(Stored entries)
——

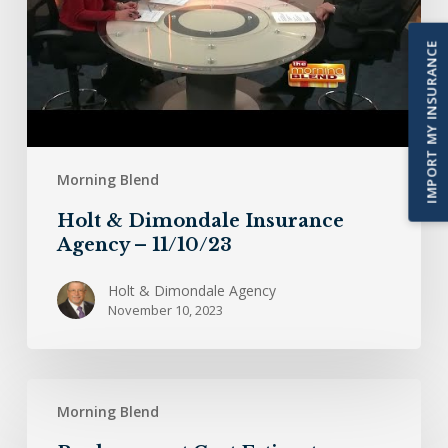
11/10/23
IMPORT MY INSURANCE
Morning Blend
Holt & Dimondale Insurance
Agency – 11/10/23
Holt & Dimondale Agency
November 10, 2023
Replacement
Morning Blend
Cost
Estimate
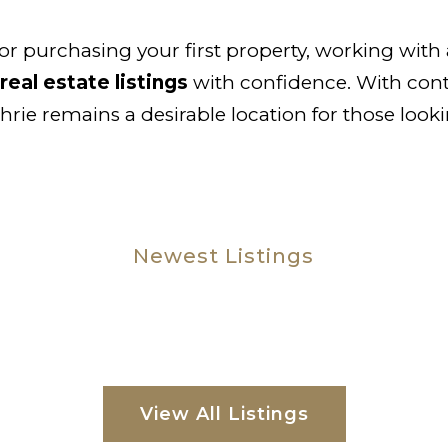
 or purchasing your first property, working wi
real estate listings
with confidence. With con
ie remains a desirable location for those look
Newest Listings
View All Listings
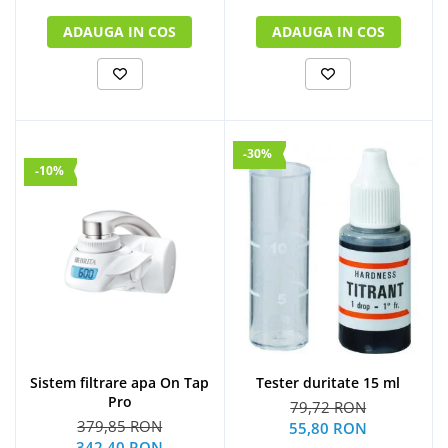
ADAUGA IN COS
ADAUGA IN COS
-30%
-10%
Sistem filtrare apa On Tap
Tester duritate 15 ml
Pro
79,72 RON
379,85 RON
55,80 RON
342,40 RON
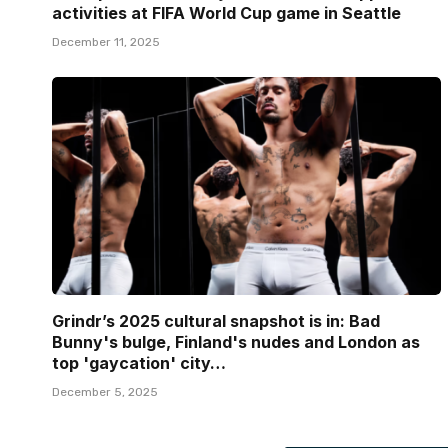
activities at FIFA World Cup game in Seattle
December 11, 2025
Grindr’s 2025 cultural snapshot is in: Bad
Bunny's bulge, Finland's nudes and London as
top 'gaycation' city…
December 5, 2025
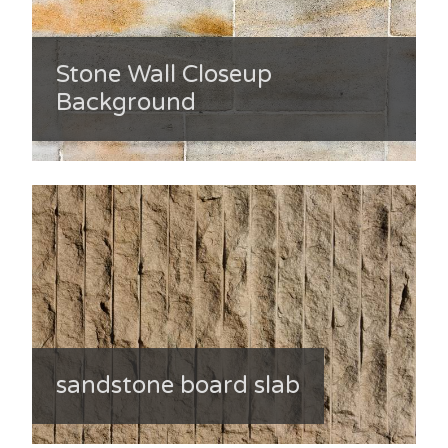
Stone Wall Closeup
Background
sandstone board slab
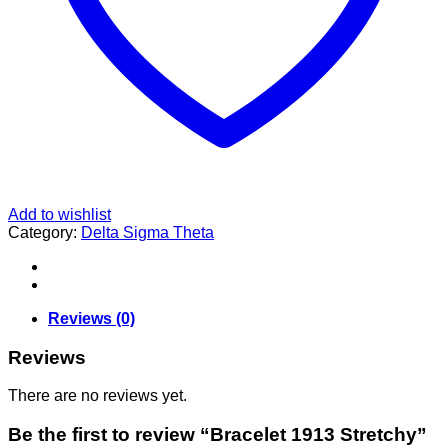
Add to wishlist
Category:
Delta Sigma Theta
Reviews (0)
Reviews
There are no reviews yet.
Be the first to review “Bracelet 1913 Stretchy”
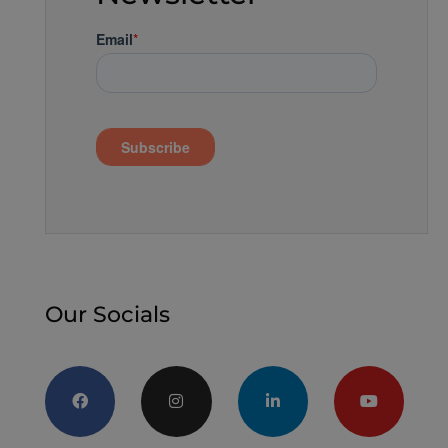
Our Socials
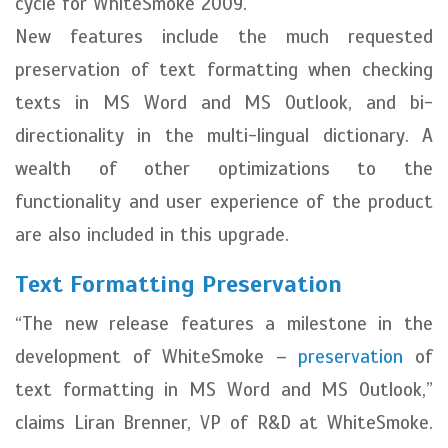
cycle for WhiteSmoke 2009.
New features include the much requested
preservation of text formatting when checking
texts in MS Word and MS Outlook, and bi-
directionality in the multi-lingual dictionary. A
wealth of other optimizations to the
functionality and user experience of the product
are also included in this upgrade.
Text Formatting Preservation
“The new release features a milestone in the
development of WhiteSmoke –
preservation
of
text formatting in MS Word and MS Outlook,”
claims Liran Brenner, VP of R&D at WhiteSmoke.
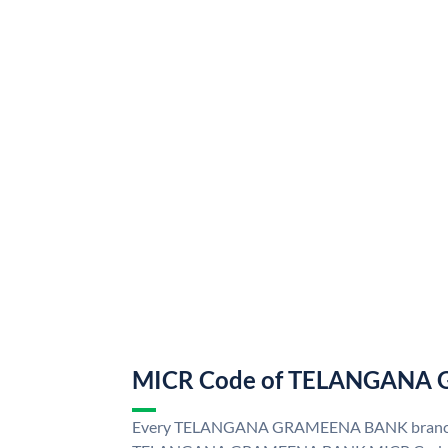
MICR Code of TELANGANA
Every TELANGANA GRAMEENA BANK branch i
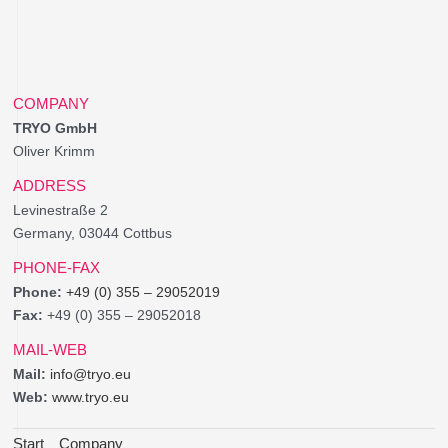
COMPANY
TRYO GmbH
Oliver Krimm
ADDRESS
Levinestraße 2
Germany, 03044 Cottbus
PHONE-FAX
Phone:
+49 (0) 355 – 29052019
Fax:
+49 (0) 355 – 29052018
MAIL-WEB
Mail:
info@tryo.eu
Web:
www.tryo.eu
Start
Company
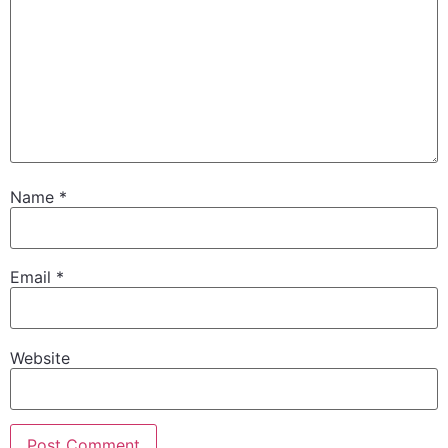
Name
*
Email
*
Website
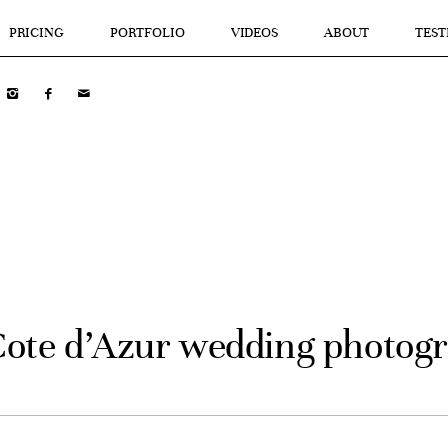
PRICING
PORTFOLIO
VIDEOS
ABOUT
TEST
Cote d’Azur wedding photog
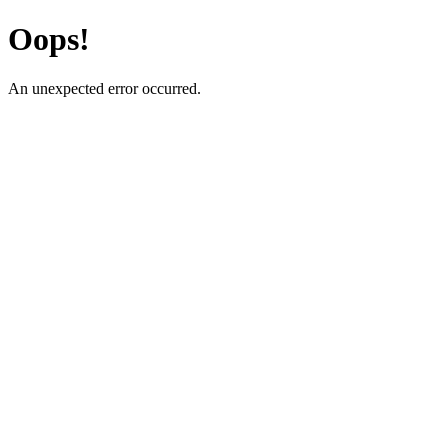
Oops!
An unexpected error occurred.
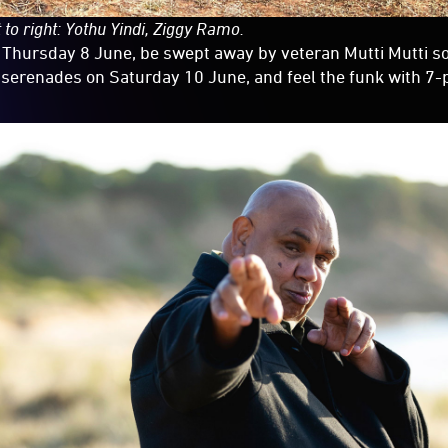
 to right: Yothu Yindi, Ziggy Ramo.
 Thursday 8 June, be swept away by veteran Mutti Mutti s
 serenades on Saturday 10 June, and feel the funk with 7-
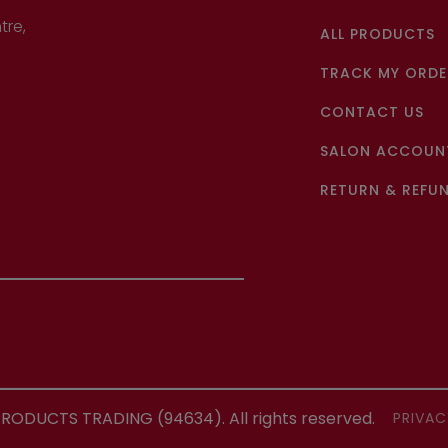
tre,
ALL PRODUCTS
TRACK MY ORDE
CONTACT US
SALON ACCOUNT
RETURN & REFUN
ODUCTS TRADING (94634). All rights reserved.
PRIVAC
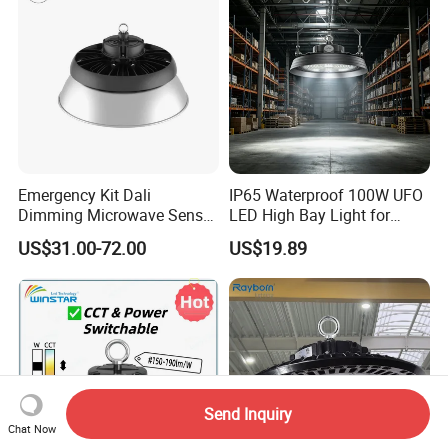
Emergency Kit Dali
IP65 Waterproof 100W UFO
Dimming Microwave Sensor
LED High Bay Light for
100W 150W 200W 240W
Logistics Warehouse with
US$31.00-72.00
US$19.89
IP66 CCT Selectable Power
CE Approved
Adjustable Warehouse Light
UFO LED High Bay Light
with Reflector
Send Inquiry
Chat Now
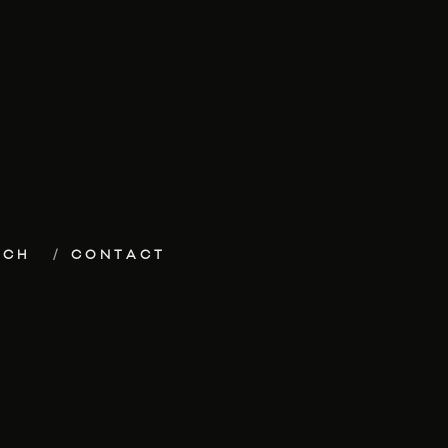
ECH
CONTACT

——

= TASK TO COMPLETE =
Write out the text of every item above line for line, leaving the pictures out.

= ANSWER BOX =
11/10/23
IMPORT MY INSURANCE
Morning Blend
Holt & Dimondale Insurance
Agency – 11/10/23
Holt & Dimondale Agency
November 10, 2023
Replacement
Morning Blend
Cost
Estimate
 or purchasing your first property, working wi
real estate listings
with confidence. With con
ie remains a desirable location for those look
Newest Listings
View All Listings
ADAUGA IN COS
ADAUGA IN COS
-30%
-10%
Sistem filtrare apa On Tap
Tester duritate 15 ml
Pro
79,72 RON
379,85 RON
55,80 RON
342,40 RON
activities at FIFA World Cup game in Seattle
December 11, 2025
Grindr’s 2025 cultural snapshot is in: Bad
Bunny's bulge, Finland's nudes and London as
top 'gaycation' city…
December 5, 2025
Stone Wall Closeup
Background
sandstone board slab
Add to wishlist
Category:
Delta Sigma Theta
Reviews (0)
Reviews
There are no reviews yet.
Be the first to review “Bracelet 1913 Stretchy”
Our Socials
cycle for WhiteSmoke 2009.
New features include the much requested
preservation of text formatting when checking
texts in MS Word and MS Outlook, and bi-
directionality in the multi-lingual dictionary. A
wealth of other optimizations to the
functionality and user experience of the product
are also included in this upgrade.
Text Formatting Preservation
“The new release features a milestone in the
development of WhiteSmoke –
preservation
of
text formatting in MS Word and MS Outlook,”
claims Liran Brenner, VP of R&D at WhiteSmoke.
MICR Code of TELANGANA
Every TELANGANA GRAMEENA BANK branch i
COMPANY
TRYO GmbH
Oliver Krimm
ADDRESS
Levinestraße 2
Germany, 03044 Cottbus
PHONE-FAX
Phone:
+49 (0) 355 – 29052019
Fax:
+49 (0) 355 – 29052018
MAIL-WEB
Mail:
info@tryo.eu
Web:
www.tryo.eu
Start
Company
Name
*
Email
*
Website
PRICING
PORTFOLIO
VIDEOS
ABOUT
TEST
Cote d’Azur wedding photog
Oops!
An unexpected error occurred.
 to right: Yothu Yindi, Ziggy Ramo.
 Thursday 8 June, be swept away by veteran Mutti Mutti s
 serenades on Saturday 10 June, and feel the funk with 7-
tre,
ALL PRODUCTS
TRACK MY ORDE
CONTACT US
SALON ACCOUNT
RETURN & REFUN
ODUCTS TRADING (94634). All rights reserved.
PRIVAC
Emergency Kit Dali
IP65 Waterproof 100W UFO
Dimming Microwave Sensor
LED High Bay Light for
100W 150W 200W 240W
Logistics Warehouse with
US$31.00-72.00
US$19.89
IP66 CCT Selectable Power
CE Approved
Adjustable Warehouse Light
UFO LED High Bay Light
with Reflector
Send Inquiry
Chat Now
ECH
CONTACT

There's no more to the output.